We respectfully believe that these wide sweeping powers are best applied by our granting retroactive effect to DRL 236B[5](13)(h) which codified Schwartz. This is achieved by amending the original judgment nunc pro tunc to recognize the ravaging of plaintiff committed by her husband first by coercing this grossly unfair "agreement" and then, after reaping its benefits, by depriving her of eight years of her life simply out of spite.

It has been held that:
"The tort of intentional infliction of emotional distress predicates liability on the basis of extreme and outrageous conduct, which so transcends the bounds of decency as to be regarded as atrocious and intolerable in a civilized society" (Freihofer v. Hearst Corp., 65 NY2d 135, 143)."

Liability for this tort has been held to exist in a situation where a husband unconscionably withholds a Get from his wife. (Weiss v. Goldfeder, NYLJ, Oct. 26, 1990, at page 3).

It thus appears that plaintiff is entitled to at least something by way of compensatory and punitive damages for the shabby treatment she has received at the hands of her husband. It is duplicative and wasteful of judicial resources to require her to file a separate plenary lawsuit for damages when this Court is already in possession of actionable facts as well as plenary jurisdiction. Her suffering may be appropriately compensated for by awarding her the entire property at issue, coupled with total extinguishing of the husband's equity, a judicial act which also serves to foreclose any opportunity defendant may wish to seize upon to place his assets beyond plaintiff's reach when, as and if she chooses to hold him liable for this intentional tortious behavior. (Cf., Schwartz v. Schwartz, supra and DRL 236B[5](13)(h)). Notwithstanding that the facts appear to be beyond dispute, a reality evidenced by the stipulation on record waiving a hearing and dispensing with the requirement of testimony, judicial prudence would appear to mandate that a hearing be ordered on the Court's own motion (cf., Schwartz v. Schwartz, supra) based upon the possibility that defendant will yet come forward with some plausible justification for his actions.

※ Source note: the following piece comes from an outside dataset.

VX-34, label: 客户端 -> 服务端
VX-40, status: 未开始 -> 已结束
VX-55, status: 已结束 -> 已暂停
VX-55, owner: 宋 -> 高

Defendant is therefore ordered to show cause before the undersigned on May 15, 2000 at 9:30 A.M. why an order should not be entered amending the judgment herein nunc pro tunc to award plaintiff all the marital assets. He is further ordered to serve and file a detailed accounting no later than May 1, 2000 of all income from this property realized during the interim and to place the sum so realized in escrow with plaintiff's counsel prior to the hearing date subject to order of this Court. The Clerk is directed not to calendar this hearing unless proof of compliance with this direction or a plausible excuse for failure to do so is presented. Failing performance by defendant of the condition specified, the Court will reluctantly conclude that defendant does not wish to avail himself of a hearing. In this event plaintiff's counsel is granted leave to submit a proposed order on notice amending the final judgment nunc pro tunc to award all the marital assets to plaintiff. Should this transpire, it would not, in any event, relieve defendant of his obligation to render an accounting and make restitution for all monies pocketed by him in the interim.

Plaintiff's application for counsel fees is held in abeyance pending submission of appropriate affidavits by her counsel and opposing affidavits if defendant opposes this application no later than one week prior to the hearing.

The foregoing constitutes the decision and order of this Court.